---------- Source records ----------

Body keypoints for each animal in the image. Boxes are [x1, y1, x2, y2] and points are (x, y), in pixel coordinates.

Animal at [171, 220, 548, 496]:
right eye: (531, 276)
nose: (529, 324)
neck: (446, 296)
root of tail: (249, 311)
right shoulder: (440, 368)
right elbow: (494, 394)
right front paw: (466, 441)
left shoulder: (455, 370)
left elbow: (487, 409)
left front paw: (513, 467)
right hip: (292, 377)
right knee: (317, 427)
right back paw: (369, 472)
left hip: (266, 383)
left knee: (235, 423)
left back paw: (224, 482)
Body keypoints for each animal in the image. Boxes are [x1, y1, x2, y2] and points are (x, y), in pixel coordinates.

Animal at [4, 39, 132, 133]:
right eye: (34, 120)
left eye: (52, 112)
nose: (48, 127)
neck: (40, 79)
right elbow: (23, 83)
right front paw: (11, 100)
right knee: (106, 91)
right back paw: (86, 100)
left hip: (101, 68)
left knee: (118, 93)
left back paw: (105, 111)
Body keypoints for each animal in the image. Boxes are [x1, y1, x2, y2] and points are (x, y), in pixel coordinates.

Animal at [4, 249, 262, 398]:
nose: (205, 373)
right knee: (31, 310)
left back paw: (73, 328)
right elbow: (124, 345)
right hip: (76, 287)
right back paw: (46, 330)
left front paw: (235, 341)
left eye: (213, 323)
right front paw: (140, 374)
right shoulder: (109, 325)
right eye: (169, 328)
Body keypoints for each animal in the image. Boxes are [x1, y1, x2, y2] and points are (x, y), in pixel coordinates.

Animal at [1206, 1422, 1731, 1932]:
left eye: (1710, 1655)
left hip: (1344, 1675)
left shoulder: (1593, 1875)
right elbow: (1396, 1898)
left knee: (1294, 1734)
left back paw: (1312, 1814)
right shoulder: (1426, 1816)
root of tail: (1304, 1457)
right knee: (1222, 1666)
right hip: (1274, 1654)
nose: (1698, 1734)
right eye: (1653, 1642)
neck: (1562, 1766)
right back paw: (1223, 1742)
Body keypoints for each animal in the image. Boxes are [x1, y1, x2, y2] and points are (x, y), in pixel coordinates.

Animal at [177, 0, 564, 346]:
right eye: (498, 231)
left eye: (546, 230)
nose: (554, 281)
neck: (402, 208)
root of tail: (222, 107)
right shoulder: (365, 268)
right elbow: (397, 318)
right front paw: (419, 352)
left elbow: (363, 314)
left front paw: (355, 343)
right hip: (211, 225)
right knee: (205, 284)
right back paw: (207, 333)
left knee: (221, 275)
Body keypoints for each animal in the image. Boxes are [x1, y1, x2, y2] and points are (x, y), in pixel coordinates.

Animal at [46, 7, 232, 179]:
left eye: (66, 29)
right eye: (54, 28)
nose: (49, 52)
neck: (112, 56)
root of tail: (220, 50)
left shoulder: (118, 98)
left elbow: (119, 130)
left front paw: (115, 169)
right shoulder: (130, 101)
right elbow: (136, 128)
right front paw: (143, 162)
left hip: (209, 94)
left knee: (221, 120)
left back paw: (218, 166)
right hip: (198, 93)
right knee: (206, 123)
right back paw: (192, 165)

----------

Task prompt — Whenever the string "elbow" shows up in a line above, copy that line.

Response for this exercise —
right elbow: (494, 394)
left elbow: (487, 409)
right elbow: (23, 83)
right elbow: (124, 345)
right elbow: (1396, 1898)
right elbow: (397, 318)
left elbow: (363, 314)
left elbow: (119, 130)
right elbow: (136, 128)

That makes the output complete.